Langhorne now began to put his literary talents to use, particularly as a reviewer for the Monthly Review, where his sarcastic style earned him many enemies. He was more generous in the case of William Collins, whose poetry at that period was largely disregarded. Langhorne brought out a first edition of his collected poems in 1765, subsequent re-editions of which eventually helped establish Collins' reputation. Then in 1766 Langhorne brought out his own Poetical Works and that same year became rector of Blagdon. Now at last he was in a position to marry Ann Cracroft, with whom he had been corresponding since his employment at Hackthorn Hall, but she died giving birth to a son - John Theodosius Langhorne - on 4 May 1768.

Following his wife's death, Langhorne left Blagdon to stay for a while with his elder brother William at Folkestone. There they made their joint translation of Plutarch's Lives (published in 1770) with such success that it was frequently reprinted. In 1772 Langhorne was married for the second time to Isabella Thomson, the daughter of a Westmorland magistrate, but she too was to die on the birth of her first child (a daughter, Isabella Maria Constantia) in 1776. But in other ways his fortunes were rising. He was made a justice of the peace and at the suggestion of a fellow magistrate began work on his most substantial poem, The Country Justice, published in three parts 1774–7. Then in 1777 he was installed as a prebendary of Wells Cathedral but died on 1 April 1779 at the age of 45 two years later in Blagdon, Somerset.

==Writing==
John Langhorne wrote with great diligence and produced a large number of works in both prose and verse which were much read at the time but very quickly went out of fashion again. His poetry was summed up by a later writer as characterised by "a delicious sweetness, an harmonious flow of diction, tender and lovely sentiment, and a pathos, mild, delicate, graceful and elegant.". But even friendly writers had to admit that "his chief faults are redundant decoration and an affectation of false and unnecessary ornament". On account of this, his literary and political enemies made of him a new candidate for inclusion in Alexander Pope's satire The Dunciad. In Charles Churchill's "The Candidate", Langhorne is characterised as "simple in his lay" and a sleeping partner "with Dullness on her throne". Hugh Kelly's "Thespis" condemns his "recreant name/ to drive with Flecknoe down the sink of fame". His heavy drinking was also frequently mentioned.
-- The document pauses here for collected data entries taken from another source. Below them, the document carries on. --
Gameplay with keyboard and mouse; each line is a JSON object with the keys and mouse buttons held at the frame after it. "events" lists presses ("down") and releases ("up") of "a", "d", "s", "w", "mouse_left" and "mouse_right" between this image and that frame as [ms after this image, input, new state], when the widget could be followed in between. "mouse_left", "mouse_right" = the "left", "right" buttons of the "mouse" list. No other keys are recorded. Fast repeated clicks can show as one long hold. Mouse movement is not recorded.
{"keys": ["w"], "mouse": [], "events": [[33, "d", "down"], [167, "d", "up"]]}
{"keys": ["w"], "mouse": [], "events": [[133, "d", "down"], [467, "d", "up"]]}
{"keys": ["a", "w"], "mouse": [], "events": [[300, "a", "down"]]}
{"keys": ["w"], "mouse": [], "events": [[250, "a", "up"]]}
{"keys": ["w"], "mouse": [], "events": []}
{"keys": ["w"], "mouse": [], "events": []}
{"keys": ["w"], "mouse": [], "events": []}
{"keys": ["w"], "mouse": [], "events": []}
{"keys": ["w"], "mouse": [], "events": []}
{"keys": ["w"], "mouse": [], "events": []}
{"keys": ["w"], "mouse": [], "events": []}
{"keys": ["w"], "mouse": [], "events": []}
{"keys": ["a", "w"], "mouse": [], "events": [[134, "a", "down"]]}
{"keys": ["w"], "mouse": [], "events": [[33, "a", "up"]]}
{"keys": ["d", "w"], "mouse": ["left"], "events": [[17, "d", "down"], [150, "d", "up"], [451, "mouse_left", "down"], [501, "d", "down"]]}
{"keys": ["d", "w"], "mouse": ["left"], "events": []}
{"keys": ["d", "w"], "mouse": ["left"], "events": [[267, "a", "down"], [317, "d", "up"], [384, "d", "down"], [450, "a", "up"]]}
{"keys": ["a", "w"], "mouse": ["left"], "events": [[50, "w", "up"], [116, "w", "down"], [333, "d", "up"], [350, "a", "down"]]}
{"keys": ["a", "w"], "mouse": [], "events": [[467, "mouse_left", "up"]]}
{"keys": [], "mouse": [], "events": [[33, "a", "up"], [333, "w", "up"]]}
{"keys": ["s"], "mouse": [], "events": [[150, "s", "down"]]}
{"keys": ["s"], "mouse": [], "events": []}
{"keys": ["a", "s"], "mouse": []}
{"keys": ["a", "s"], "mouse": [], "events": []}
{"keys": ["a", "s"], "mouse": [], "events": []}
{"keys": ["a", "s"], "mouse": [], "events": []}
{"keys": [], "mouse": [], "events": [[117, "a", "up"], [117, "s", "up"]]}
Two of Langhorne's works in particular were singled out later for praise. The "Fables of Flora" (1771) have the novel approach of using interactions between plants to deliver moral lessons, although there are rare precedents in Aesop's Fables, of which the best-known example is "The Oak and the Reed". Langhorne's floral debates, however, are related at greater length with overwrought and often ludicrous imagery:
Where prostrate vales, and blushing meads,
And bending mountains own his sway,
While Persia's lord his empire leads
And bids the trembling world obey,
While blood bedews the straining bow,
And conquest rends the scatter'd air.

Turning to The Country Justice, Robert Chambers accounts it to be "the only poem of Langhorne's which has a cast of originality…He seems to have anticipated George Crabbe in painting the rural life of England in true colours." William Wordsworth also praised the poem enthusiastically for the way it "brought the Muse into the company of common life".

Wordsworth might well be impressed, since that agenda was his own. Another critic, however, sees Langhorne as anticipating something of Wordsworth's nature mysticism too, as it is foreshadowed in his "Lines written a few miles above Tintern Abbey". In the same spirit, Langhorne's "Inscription on the door of a study" exhorts the reader to go out of doors instead and seek what can be learned "in yonder grove":
If Religion claims thy care,
Religion, fled from books, is there.
For first from Nature's works we drew
Our knowledge and our virtue too.
It is in performances like these that we find the value of the transitional poets of the second half of the 18th century as they abandon Augustan models for their own resources.